Mar 20, 2014
The Church continues to be at a loss as to how to advance the roles of women in its administrative structures. While the Church does not see its way to the priestly and episcopal ordination of women, some responsible scholars have argued that there exist no doctrinal reasons impeding women from being ordained to the diaconate. Likewise, the question of appointing women to the College of Cardinals – since this does not require holy orders – has been raised intermittently since the Second Vatican Council.
Since the Council, women have become diocesan chancellors, and can do much of the work formally assigned to vicars general and moderators of the diocesan curia--positions currently tied to holy orders, but not necessarily so in the future. Women canon lawyers can informally coordinate the canonical affairs of a diocese, including the marriage tribunal, where their gifts would be most profitably employed. Women now chair many of the advisory commissions of dioceses. They also hold positions of considerable importance in the agencies of national bishops’ conferences.

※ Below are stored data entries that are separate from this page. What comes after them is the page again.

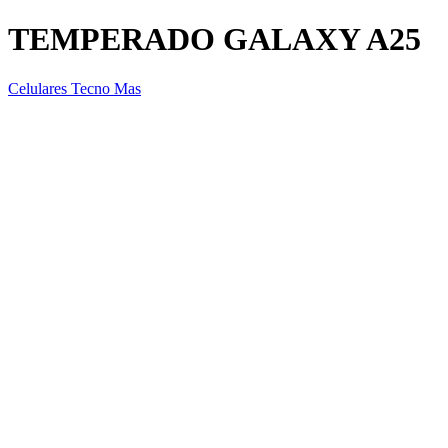
TEMPERADO GALAXY A25
Celulares Tecno Mas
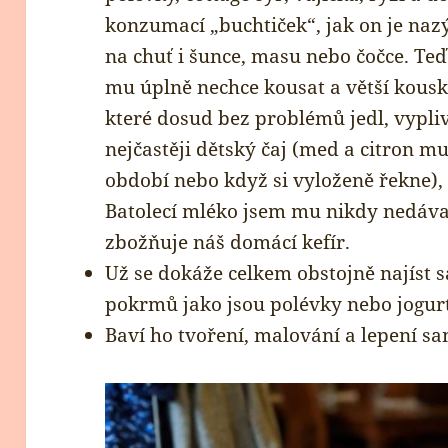
konzumací „buchtiček“, jak on je nazý
na chuť i šunce, masu nebo čočce. Te
mu úplně nechce kousat a větší kousk
které dosud bez problémů jedl, vypli
nejčastěji dětský čaj (med a citron 
období nebo když si vyloženě řekne),
Batolecí mléko jsem mu nikdy nedáva
zbožňuje náš domácí kefír.
Už se dokáže celkem obstojně najíst s
pokrmů jako jsou polévky nebo jogurt
Baví ho tvoření, malování a lepení s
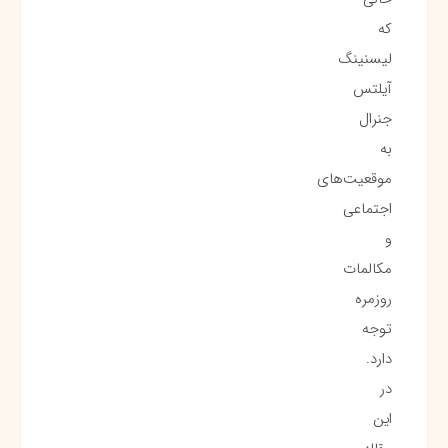
که
لیسنینگ
آیلتس
جنرال
به
موقعیت‌های
اجتماعی
و
مکالمات
روزمره
توجه
دارد.
در
این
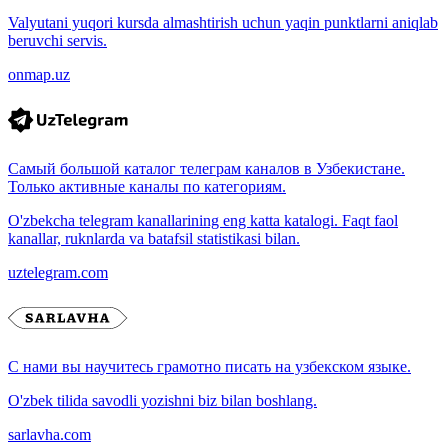
Valyutani yuqori kursda almashtirish uchun yaqin punktlarni aniqlab
beruvchi servis.
onmap.uz
Самый большой каталог телеграм каналов в Узбекистане.
Только активные каналы по категориям.
O'zbekcha telegram kanallarining eng katta katalogi. Faqt faol
kanallar, ruknlarda va batafsil statistikasi bilan.
uztelegram.com
С нами вы научитесь грамотно писать на узбекском языке.
O'zbek tilida savodli yozishni biz bilan boshlang.
sarlavha.com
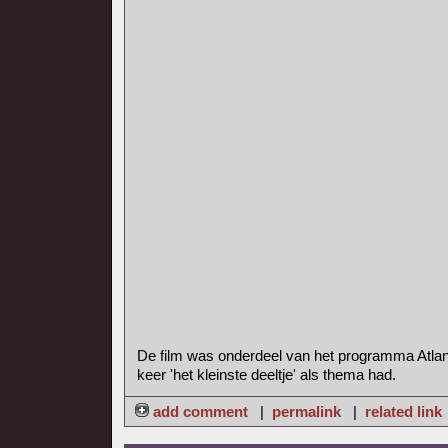
De film was onderdeel van het programma Atlan
keer 'het kleinste deeltje' als thema had.
add comment
|
permalink
|
related link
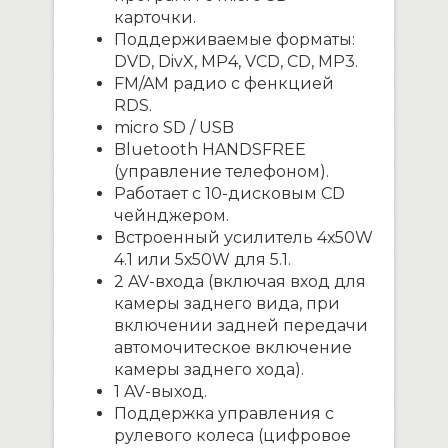
карточки.
Поддерживаемые форматы:
DVD, DivX, MP4, VCD, CD, MP3.
FM/AM радио с фенкцией
RDS.
micro SD / USB
Bluetooth HANDSFREE
(управление телефоном).
Работает с 10-дисковым CD
чейнджером.
Встроенный усилитель 4х50W
4.1 или 5х50W для 5.1.
2 AV-входа (включая вход для
камеры заднего вида, при
включении задней передачи
автомочитеское включение
камеры заднего хода).
1 AV-выход.
Поддержка управления с
рулевого колеса (цифровое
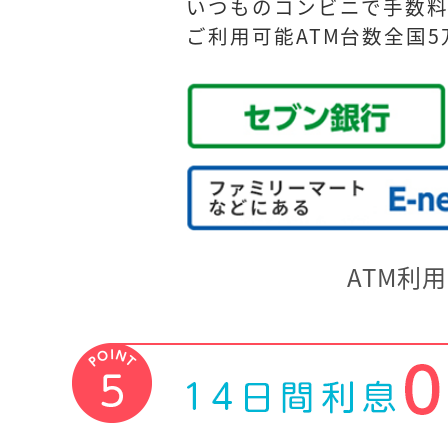
いつものコンビニで手数
ご利用可能ATM台数全国
ATM利用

Some women already hold prominent positions in the offices of the Holy See. While there are presently canonical impediments (which could be changed, since they are man-made), the possibility of appointing women as prefects (heads) of some Roman congregations (departments) might be further explored.
Were a woman to be appointed prefect of the Congregation for Religious, that gesture would surely be taken by women religious as a powerful gesture of goodwill and could reduce considerable tension in a very troubled area. (Women religious are now ultimately under the leadership of men!).